Produktbericht | Testbericht

08. Februar 2015

 

Ich unterteile diesen Produktbericht in folgende Kriterien:

  • Gewicht
  • Bequemen Sitz
  • Belüftung
  • Extras +++
  • Optik
  • Stabilität
  • Preis

Gewicht:

Hm, das Gewicht hätte ich lieber am Ende des Produktberichts setzen müssen, denn wenn man weiterliest und erfährt was der Helm alles kann, sind die 1070 Gramm nichts!


Bequemer Sitz:

Die Seitenpolster sind dick und fühlen sich sehr angenehm auf den Wangen an. Die Polsterung im Oberkopf-Bereich ist zwar um einiges dünner besetzt, aber der Kopf sitzt dennoch ohne Druckstellen angenehm im Helm.

Wenn der Helm neu ist, scheint das Aufziehen schon etwas schwieriger als bei anderen Helmen. Allerdings spricht das für seine Steifigkeit und Stabilität. Beim Helm abziehen, tut man sich dann noch schwerer, doch das legt sich nachdem der Helm eine zeitlang getragen wurde. Beim Kauf sollte man unbedingt auf die richtige Größe und somit Passgenauigkeit des Helmes achten, entscheide das aber nicht das erschwerte an und ausziehen des Helmes!


Belüftung:

Die Belüftung des Helmes ist durch die vielen Lufteinlässe und Auslässe richtig gut! In der Innenschale des Helmes sind großzügige Kanäle angebracht die die frische Luft an Kopf entlang zirkulieren. Das Polster des Helmes ist in den Kanal-Bereichen extra durch ein Gitternetz für bessere Ventilation versehen. Man spürt beim fahren deutlich die vorbeiströmende Luft und behält einen kühlen Kopf.


Extras:

Die Marke Specialized hat nicht ohne Grund relativ hohe Preise für alle Produkte. Wenn Specialized was auf den Markt bringt, kann man drauf vertrauen, dass die Produkte auch was können. Bei dem Integralhelm für Mountainbiker haben sie da auch wieder mitgedacht!

Jetzt muss ich etwas weiter ausholen und Euch sagen; im Falle eines Unfalls mit Bewußtlosigkeit, MUSS der Helm runter!
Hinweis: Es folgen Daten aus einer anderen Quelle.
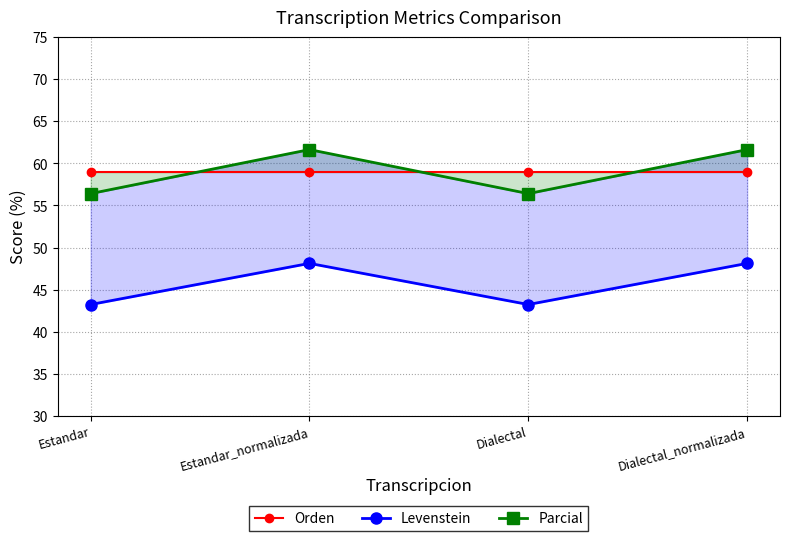

How many distinct data groups are displayed?

3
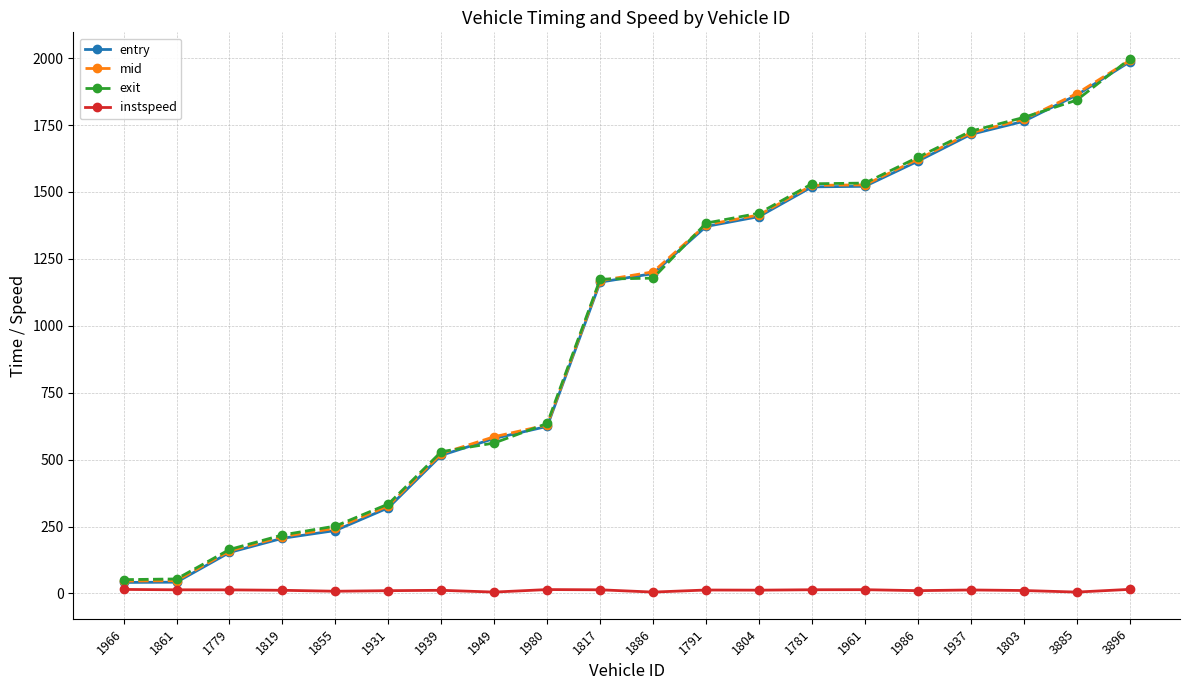

True or false: instspeed has more than 0 points higher than both neighbors.

True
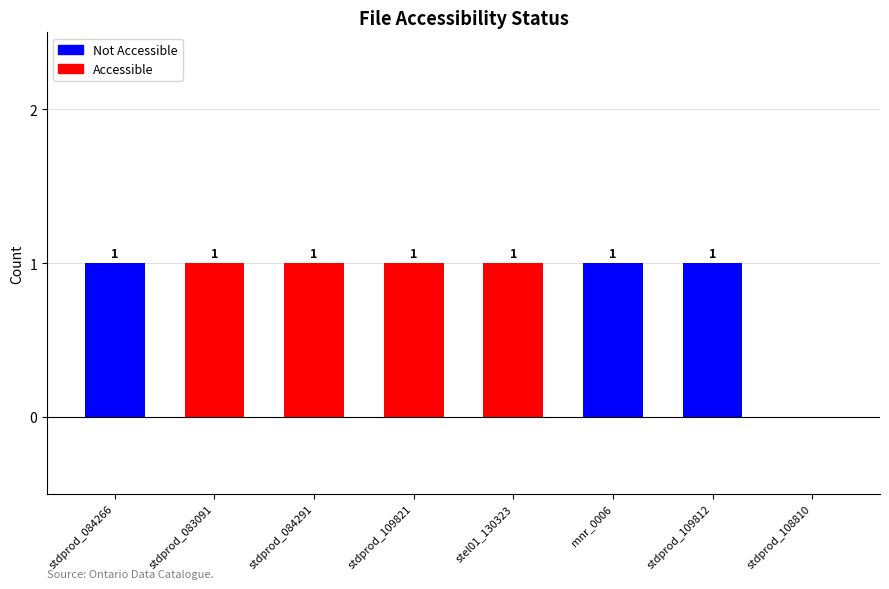

At which label does Not Accessible reach its peak?

stdprod_084266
So laut "Erste Hilfe". Leider besteht dann die Gefahr eine eventuelle Halswirbelsäulen Verletzung vom Unfall noch zu verschlimmern, wenn man versucht den Helm abzuziehen. Nun, beim Dissident hat Specialized 2 Funktionen eingebaut, die es vereinfachen einem bewußtlosen den Helm abzunehmen.

Einmal hat der Helm herausziehbare Seitenpolster und zum anderen eine Aussparrung, bei der man ein spezielles Luftpolster einbauen kann, welches der Erst-Helfer dann mit einem kleinen Luftschlauch aufblasen kann und sich so der Helm einfacher vom Kopf nehmen lässt. Leider ist dieses Luftpolster nicht beim Kauf des Helmes dabei. Diesen muss man sich zusätzlich bestellen.

Dazu hat der Specialized Dissident Helm noch ein sehr einfaches Verschluss-System mit einem Magnet das sogenannte und ein ausgeklügelten Gurt-Straffer verbaut. Es hängen keine nervigen Gurte mehr vom Helm runter, da diese mit einem Klettverschluss fixiert in einer angenehm gepolsterten Gurt-Scheide verschwinden.


Optik:

Die Optik ist wie immer Geschmackssache und da lasse ich gerne die Bilder für sich selbst sprechen. Natürlich gibt es den Dissident auch in verschiedenen Designs. Einfach mal googeln, welche zurzeit aktuell sind!


Stabilität:

Der Specialized Dissident Carbon Helm ist als einer der Top Helme im Mountainbike Bereich bekannt. Doch neber allen anderen ist der Specialized Helm der einzigste der in Labortests, sogar einige Motorrad Belastungstests bestanden hat. Nun, gestürtzt bin ich mit dem Helm glücklicherweise noch nicht, doch der Aufbau des Helmes lässt die Stabilität und Sicherheit schon auf dem ersten Blick erahnen.


Preis:

Der Preis für den Carbon Helm liegt bei 399 - 429€ je nach Ausführung und Modell-Jahr. Für die kleine Geldbörse gibt es den gleichen Helm aus Kunststoff mit der Bezeichnung "Comp" statt "Carbon" für gerade mal 119€. Allerdings, weiß ich nicht ob da die selben Prüfergebnisse gelten, wie beim Carbon Modell.